Dabo Swinney’s Clemson Tigers defeated Nick Saban’s Alabama Crimson Tide, 35-31, to win the national college football championship on Jan. 9. These two teams are national football powers, having met in last year’s title game, too.
When the University of Connecticut named Randy Edsall its head football coach two weeks ago, Husky fans rejoiced, seeing the once and future coach as the savior who would lead UConn to the football promised land now occupied by Clemson and Alabama.
Well, not really.
In fact, many saw the hire as a desperate attempt to make UConn relevant in the major Division-I (FBS) football landscape. Some even suggested the university abandon bigtime football altogether.
“It’s time for reflection and change. Scale back the program into a division that’s less demanding of resources and attention,” wrote Hartford Courant columnist Kevin Rennie. “Just because policy-makers and sports boosters got it wrong two decades ago when they made the expensive plunge into FBS college football, there is no reason to extend the error.”
Given the state’s current fiscal crisis, Rennie has a point.
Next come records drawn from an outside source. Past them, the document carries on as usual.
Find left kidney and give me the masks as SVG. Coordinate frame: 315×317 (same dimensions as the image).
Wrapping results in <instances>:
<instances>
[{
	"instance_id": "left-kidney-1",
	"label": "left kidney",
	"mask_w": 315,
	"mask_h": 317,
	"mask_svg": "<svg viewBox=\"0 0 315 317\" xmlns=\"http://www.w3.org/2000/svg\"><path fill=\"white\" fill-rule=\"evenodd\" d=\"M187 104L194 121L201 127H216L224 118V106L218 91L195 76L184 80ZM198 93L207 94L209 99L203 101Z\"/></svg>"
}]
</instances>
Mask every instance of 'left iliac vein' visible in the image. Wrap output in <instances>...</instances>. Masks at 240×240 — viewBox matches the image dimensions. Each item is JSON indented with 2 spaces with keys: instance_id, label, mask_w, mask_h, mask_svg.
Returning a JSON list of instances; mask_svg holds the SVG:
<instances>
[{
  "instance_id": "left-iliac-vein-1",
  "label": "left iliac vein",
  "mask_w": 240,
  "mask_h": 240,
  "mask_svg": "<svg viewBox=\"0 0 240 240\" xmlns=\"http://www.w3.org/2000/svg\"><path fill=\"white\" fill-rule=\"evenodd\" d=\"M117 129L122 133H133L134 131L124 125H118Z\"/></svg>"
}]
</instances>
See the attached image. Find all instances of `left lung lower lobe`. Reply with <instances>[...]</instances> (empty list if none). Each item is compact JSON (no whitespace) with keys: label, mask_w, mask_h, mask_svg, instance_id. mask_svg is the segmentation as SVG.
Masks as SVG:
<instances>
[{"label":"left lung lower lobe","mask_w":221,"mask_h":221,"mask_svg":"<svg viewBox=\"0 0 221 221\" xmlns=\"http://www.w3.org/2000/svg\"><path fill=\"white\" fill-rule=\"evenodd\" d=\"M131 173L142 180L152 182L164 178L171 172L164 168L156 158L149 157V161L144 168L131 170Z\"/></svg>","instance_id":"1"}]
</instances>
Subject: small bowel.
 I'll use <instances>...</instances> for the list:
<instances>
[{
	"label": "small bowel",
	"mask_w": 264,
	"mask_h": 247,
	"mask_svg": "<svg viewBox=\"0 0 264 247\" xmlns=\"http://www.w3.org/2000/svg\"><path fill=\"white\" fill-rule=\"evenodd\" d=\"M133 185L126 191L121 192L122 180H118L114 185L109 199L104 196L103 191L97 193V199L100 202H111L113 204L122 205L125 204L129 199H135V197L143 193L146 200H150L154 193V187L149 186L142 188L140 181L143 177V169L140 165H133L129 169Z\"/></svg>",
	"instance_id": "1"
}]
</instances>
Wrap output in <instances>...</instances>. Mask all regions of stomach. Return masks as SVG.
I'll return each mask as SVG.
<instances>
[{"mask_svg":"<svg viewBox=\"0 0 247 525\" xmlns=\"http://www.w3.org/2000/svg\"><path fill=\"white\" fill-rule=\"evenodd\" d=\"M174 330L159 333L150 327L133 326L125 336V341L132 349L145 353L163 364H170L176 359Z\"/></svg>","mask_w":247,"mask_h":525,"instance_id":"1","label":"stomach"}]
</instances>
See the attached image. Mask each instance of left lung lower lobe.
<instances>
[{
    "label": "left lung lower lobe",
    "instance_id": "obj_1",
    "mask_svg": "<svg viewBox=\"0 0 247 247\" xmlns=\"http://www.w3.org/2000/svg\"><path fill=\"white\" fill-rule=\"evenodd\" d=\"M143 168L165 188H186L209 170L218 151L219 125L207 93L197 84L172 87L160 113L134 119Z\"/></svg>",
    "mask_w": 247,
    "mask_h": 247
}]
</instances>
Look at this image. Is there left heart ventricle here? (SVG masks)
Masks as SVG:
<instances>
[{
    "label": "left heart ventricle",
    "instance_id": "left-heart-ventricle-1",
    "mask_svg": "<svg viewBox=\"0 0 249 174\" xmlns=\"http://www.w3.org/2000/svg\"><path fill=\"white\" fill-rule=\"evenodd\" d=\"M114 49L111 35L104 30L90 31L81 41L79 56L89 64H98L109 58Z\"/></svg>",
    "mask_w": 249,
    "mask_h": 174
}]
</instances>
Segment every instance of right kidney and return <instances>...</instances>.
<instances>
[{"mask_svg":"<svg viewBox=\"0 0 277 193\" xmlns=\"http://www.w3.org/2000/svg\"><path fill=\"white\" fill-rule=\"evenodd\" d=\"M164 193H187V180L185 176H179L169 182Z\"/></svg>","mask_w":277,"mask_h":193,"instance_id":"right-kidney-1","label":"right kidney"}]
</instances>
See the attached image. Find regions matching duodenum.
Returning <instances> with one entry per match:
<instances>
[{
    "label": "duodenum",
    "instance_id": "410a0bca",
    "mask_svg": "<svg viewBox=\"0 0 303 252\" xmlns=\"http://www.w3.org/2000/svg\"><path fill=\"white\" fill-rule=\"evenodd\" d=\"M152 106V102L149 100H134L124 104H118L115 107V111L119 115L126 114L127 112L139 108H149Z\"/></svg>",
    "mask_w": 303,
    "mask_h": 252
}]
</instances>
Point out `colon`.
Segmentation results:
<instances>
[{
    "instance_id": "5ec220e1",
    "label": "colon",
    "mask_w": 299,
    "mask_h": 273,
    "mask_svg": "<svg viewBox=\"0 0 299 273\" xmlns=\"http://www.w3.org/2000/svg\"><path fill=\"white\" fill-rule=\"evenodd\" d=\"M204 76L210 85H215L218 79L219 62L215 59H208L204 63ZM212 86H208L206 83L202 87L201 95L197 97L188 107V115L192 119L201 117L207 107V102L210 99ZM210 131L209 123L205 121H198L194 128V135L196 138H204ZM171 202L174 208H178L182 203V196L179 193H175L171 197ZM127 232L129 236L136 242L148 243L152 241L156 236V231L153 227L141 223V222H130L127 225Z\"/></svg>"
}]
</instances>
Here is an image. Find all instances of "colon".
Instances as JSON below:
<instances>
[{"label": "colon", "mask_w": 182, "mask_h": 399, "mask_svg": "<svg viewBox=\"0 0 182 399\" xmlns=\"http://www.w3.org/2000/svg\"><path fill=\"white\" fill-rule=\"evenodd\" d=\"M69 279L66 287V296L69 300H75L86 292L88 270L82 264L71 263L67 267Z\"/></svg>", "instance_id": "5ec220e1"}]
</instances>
Gov. Dannel P. Malloy announced last month he was “cutting $20 million in education funding to municipalities and eliminating $30 million in funds for local construction projects” to reduce Connecticut’s $1.5 billion budget deficit.
Fred Carstensen, director of the Connecticut Center for Economic Analysis, expounded on the topic in an email to me: “Connecticut’s economy is in horrible condition, with household real income contracting (about 5 percent since 2010), total employment now below the level of 1989, real output still billions below the previous peak in 2007, all of which translates into an enormous budget deficit.”
The state, quite simply, is in dire economic straits, not exactly the time to spend money on a flailing football program, including the $3.4 million required to buy out deposed coach Bob Diaco’s contract.
Enter Randy Edsall.
Originally hired in 1999 to marshal Connecticut football into Division-I from Division I-AA, Edsall saw success, compiling an 11-year record of 74-70 with five bowl appearances. The problem was the way he left the program.
“After leading UConn to the 2011 Fiesta Bowl, the high-water mark in the program’s history,” reported the New York Times, “he did not speak to his players or fly back with the team after its loss to Oklahoma. Instead, he flew to Maryland, where he was introduced as the Terrapins’ coach.”
Edsall called the position at Maryland his “dream job,” but the coach was fired in his fifth season with a miserable 22-34 record. Now, just over a year later, he’s back at Connecticut. But would a scorned Husky nation welcome back a prodigal son?
As Hartford Courant columnist Jeff Jacobs explained, “Edsall 2.0 needed to apologize to the fans that Edsall 1.0 had alienated. He needed to apologize to the former players whose trust he had broken in the hours after the Fiesta Bowl in January 2011.”
And so he did.
“Almost six years ago, I made one of the worst decisions, in terms of how I left UConn,” Edsall said. “I just hope I will be able to earn the trust back of all you wonderful fans, because what I’m doing now is I apologize for how I left. It was wrong. I take full ownership and accountability.”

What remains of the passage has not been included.